# idea for new site



## inkfashion (Jul 28, 2015)

hey people gonne build a new site and got 2 qeustions

first one is what u think of the domein and name i bhought.
tlcollections.nl/com/eu ect. (timeless collections) there wil be sold 3 diferent brands on it for now and wil do some dropshipping 2 of the brands i print myself.

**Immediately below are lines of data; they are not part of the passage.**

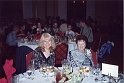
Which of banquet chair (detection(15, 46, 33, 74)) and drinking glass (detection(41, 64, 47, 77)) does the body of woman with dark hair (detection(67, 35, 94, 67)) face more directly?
the drinking glass

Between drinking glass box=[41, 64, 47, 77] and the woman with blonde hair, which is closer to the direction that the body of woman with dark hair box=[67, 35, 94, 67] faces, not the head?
the drinking glass

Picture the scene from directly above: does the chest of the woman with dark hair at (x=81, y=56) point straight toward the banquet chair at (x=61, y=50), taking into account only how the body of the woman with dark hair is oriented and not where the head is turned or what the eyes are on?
no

than i wanne start building tomorrow opinions on what are good theme's for this kind of sites?

thankyou people
enjoy your holiday!


----------



## Embroidthis2200 (May 30, 2008)

I use a TL collections to get payment on bad checks, Just my opinion.


----------



## jannatul31 (Feb 20, 2014)

If you not doing any local business then buying the .com domain is the best choice. But if your service is for any specific region then you should buy a domain related to that region like .co.uk for UK based business.


----------



## David09 (Oct 2, 2015)

Agreed with jannatul


----------



## JosephRegan90 (Dec 26, 2015)

nextone store theme's is best for you..


----------



## brandonlaura (Dec 26, 2015)

I suggest you to buy .com domain however for the layout you have to go for e-commerce layout for your website because it suits your business


----------



## jannatul31 (Feb 20, 2014)

David09 said:


> Agreed with jannatul


Thanks and I am thinking this for my own business as well!


----------



## gnizitigid (Jan 23, 2007)

First if you want to run your business in .nl, than buy .nl domain. here are some themes 10+ WordPress Fashion Themes | ThemeForest


----------



## tuanbaby (Jul 10, 2020)

To build a new website, you need to make beautiful content and products


----------



## JohnDeco (Mar 2, 2020)

Shopkeeper - best theme for eCommerce store


----------